Playwright: Colm Toibin. At: Victory Gardens Theater, 2433 N. Lincoln Ave. Tickets: 773-871-3000; www.victorygardens.org; $20-$60. Runs through: Dec. 14
A mother tells her story, still fiercely grieving and angry years after she was practically forced to witness the public execution of her son on trumped-up political charges. Her deep hurt is complicated by two sharply-felt wounds. The first was her son's aloofness when she reunited with him two years after he left home. As she describes it, he was almost silent and imperious with neither words nor comfort for her. He had gathered followers whom she describes as "misfits ( who ) could not look a woman in the eye. ... Something was missing inside each one of them." Her son acts without caution and makes public scenes and does not heed warnings of danger.
The second wound was self-inflicted: She fled from his execution before he was dead when his followers told her that she, too, was in danger. She's feels manipulated and guilty over her panic, and the fact that she never saw her son's body or burial. In the years since, the followers have been her keepersa loaded wordand now are telling stories she knows are untrue. They come to her, careless about her sensitivities and her household, and pressure her to alter her memories of events, which they want to record. "They think if it is written it will change the world," she says.
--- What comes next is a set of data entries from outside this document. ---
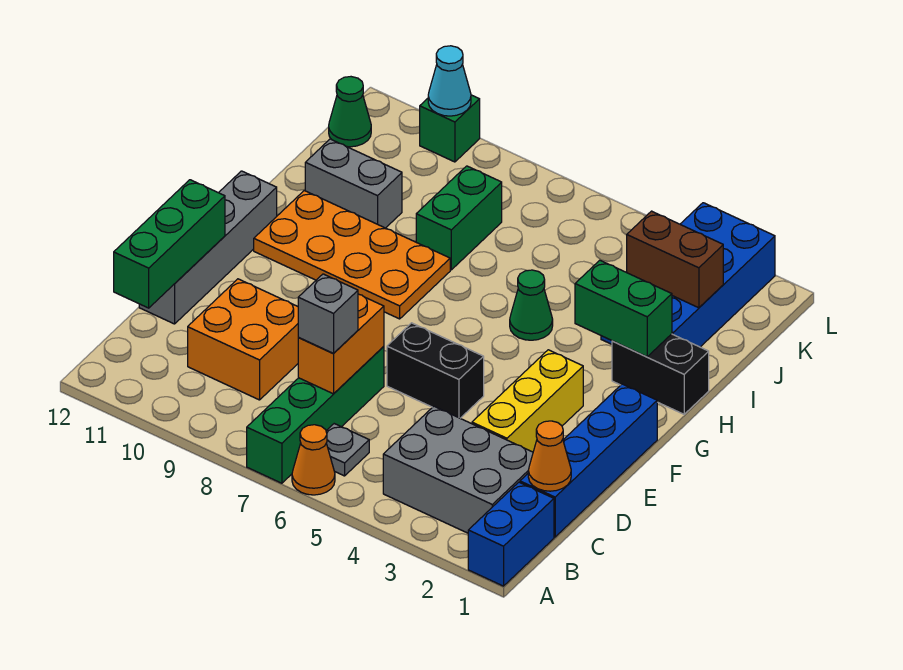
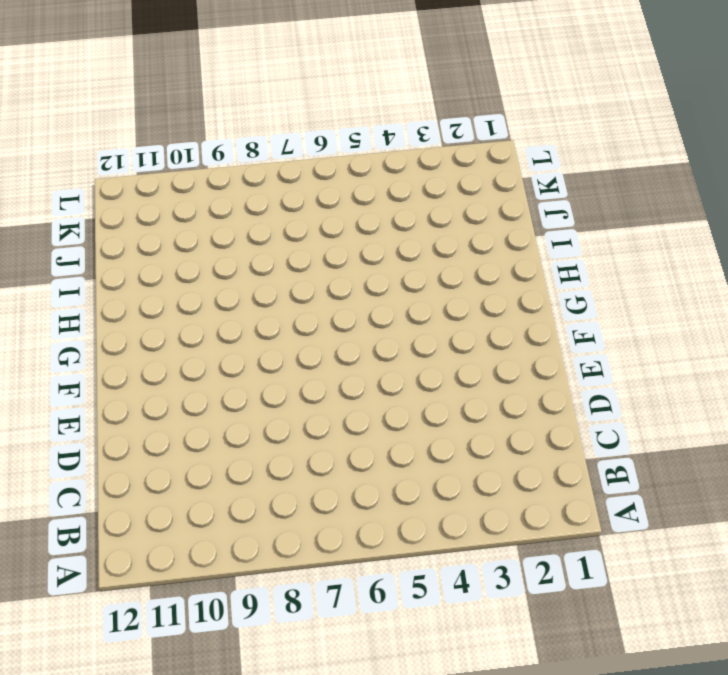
none -> blue brick A1:B1 level 1
none -> orange cone A6 level 1
none -> green brick A7:D7 level 1

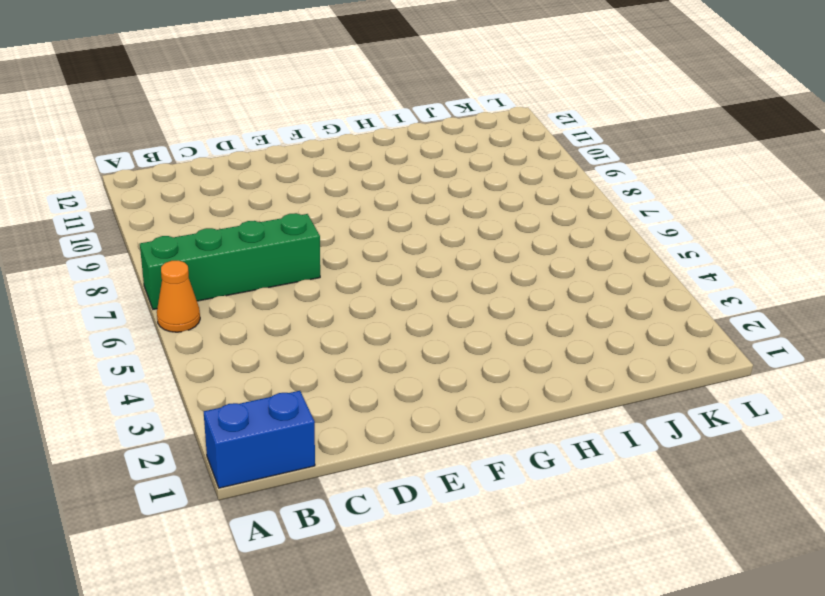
none -> grey brick B2:C4 level 1
none -> grey plate B6 level 1
none -> blue brick C1:F1 level 1

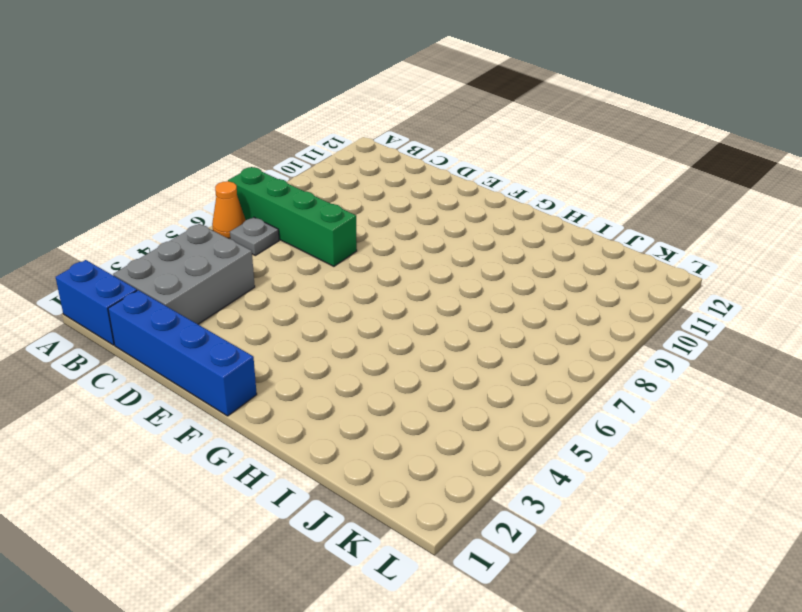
none -> orange brick C9:D10 level 1
none -> yellow brick D3:F3 level 1
none -> grey brick D12:G12 level 1

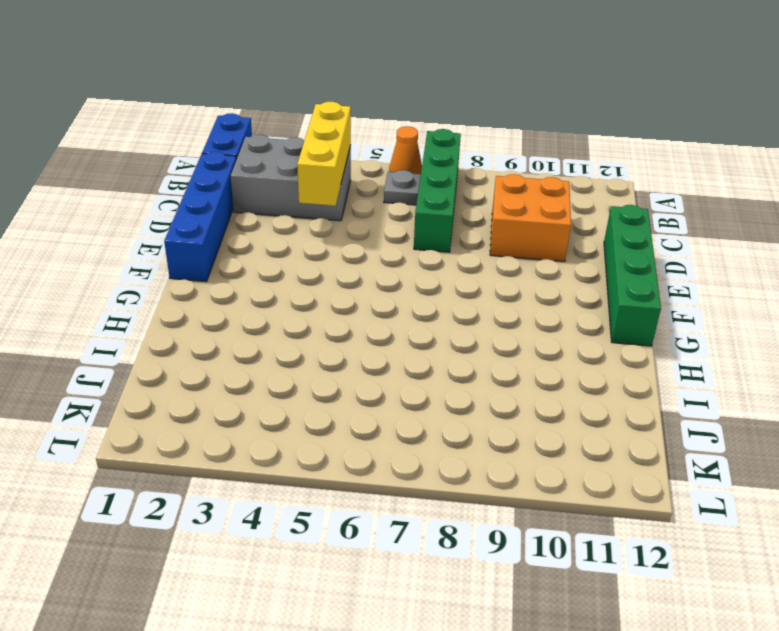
yellow brick B4:D4 level 2 -> yellow brick D3:F3 level 1
green brick D12:G12 level 1 -> grey brick D12:G12 level 1
none -> black brick E5:E6 level 1
none -> orange plate G8:H11 level 1
none -> black brick H1:H2 level 1

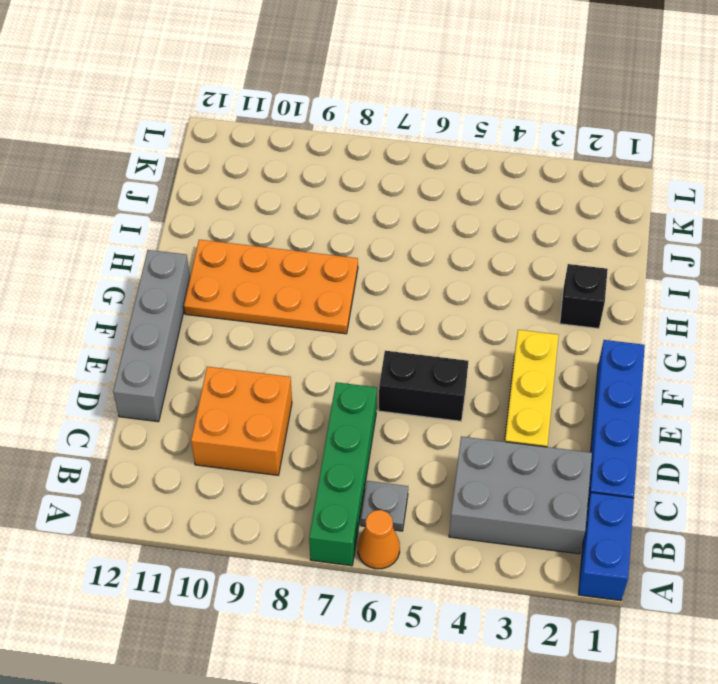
black brick H2 level 1 -> black brick H1:H2 level 1
none -> green cone H5 level 1
none -> blue brick I2:L3 level 1
none -> green brick I8:J8 level 1

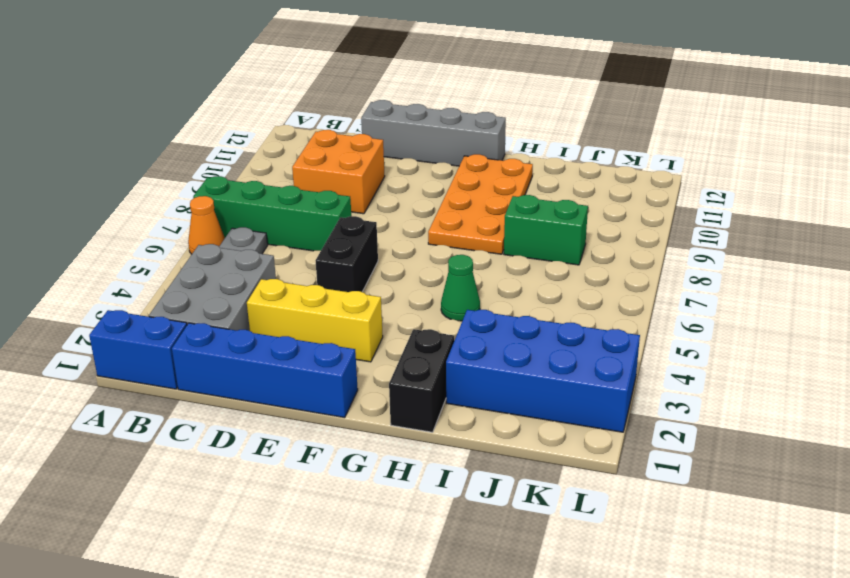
none -> grey brick I10:I11 level 1
none -> green cone K12 level 1
none -> green brick L10 level 1

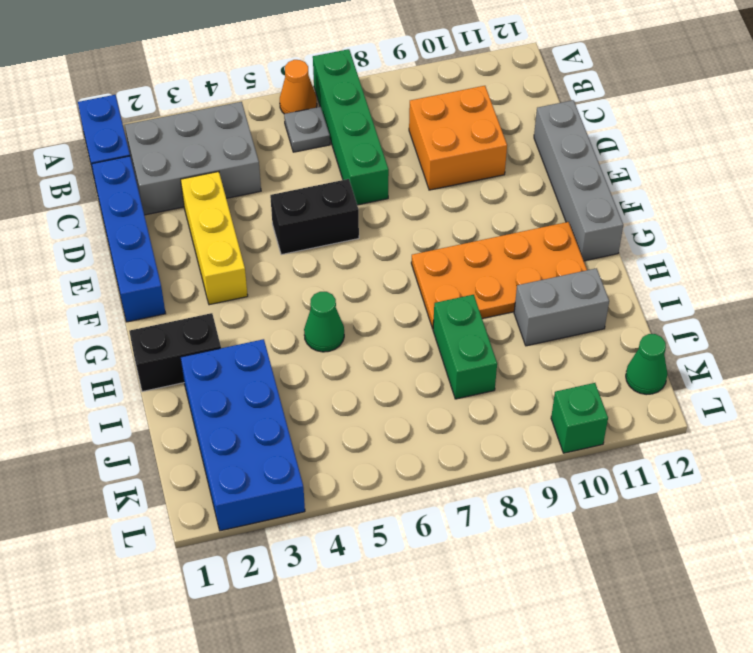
none -> orange cone C1 level 2
none -> orange brick C7:D7 level 2
none -> green brick C12:E12 level 2

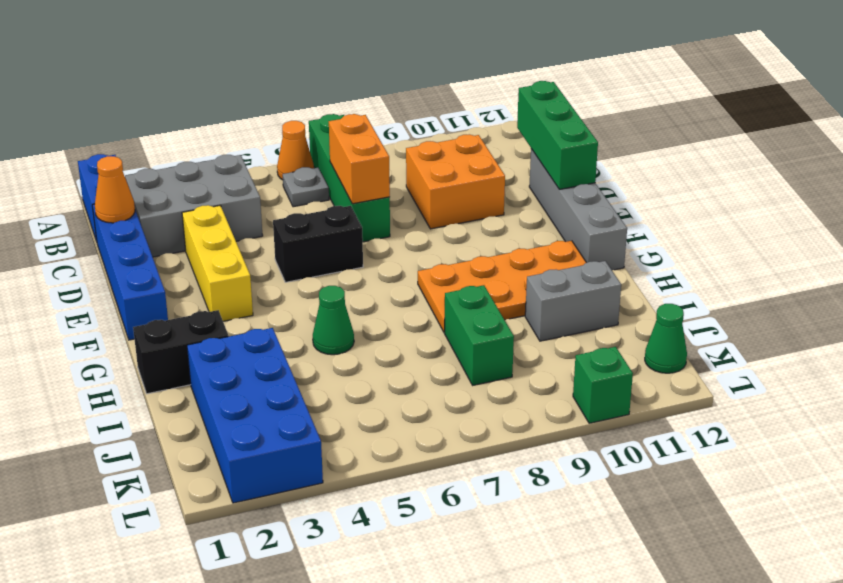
none -> green brick H2:H3 level 2
none -> brown brick J2:J3 level 2
none -> cyan cone L10 level 2

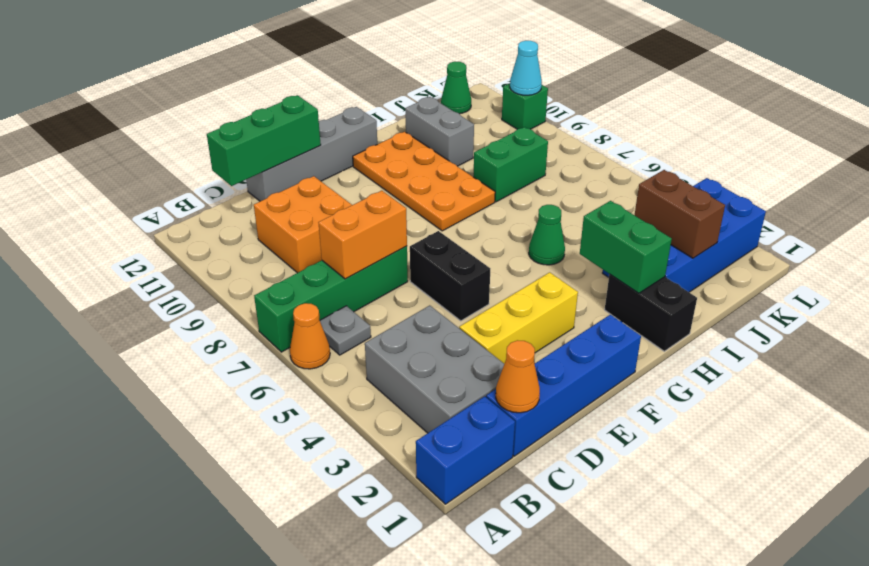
none -> grey brick C7 level 3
The woman, of course, is Mary although her son never is named. "Something within me will break if I say his name," she says. "Before I die I will say his name." This is not the Virgin Mary of Christian belief: she implies that there was nothing miraculous about her son's conception or birth, no wise men and no resurrection. Her son's body, she says, "is dust. He will not come back." This Mary is not a proto-Christian. Still, this work is deeply spiritual and profoundly human. The exquisite yet plain-spoken text and the compelling, immersive performance by Linda Reiter, directed by Dennis Zacek, carry this work far beyond its breaks with New Testament orthodoxy. The Testament of Mary is a cry of pain by a mother and religious myths are meaningless to her. "He died to redeem the world," she is told. Her response, in the play's shattering final words, is "It was not worth it!" Irish author Colm Toibin intriguingly casts many of the events as intra-family, with Mary's own cousins joining the condemnation of her son. The play also carefully cautions against demagoguery and zealotry.
Reiter's performance is Jeff Award caliber: bravura, unfussy, ferocious, skeptical, heartfelt and hard-edged. Whatever your religious convictions, you'll be convinced this Mary is telling her personal truth. Christopher Ash's scenery and beautiful projections enhance the play's mood and spiritual qualities.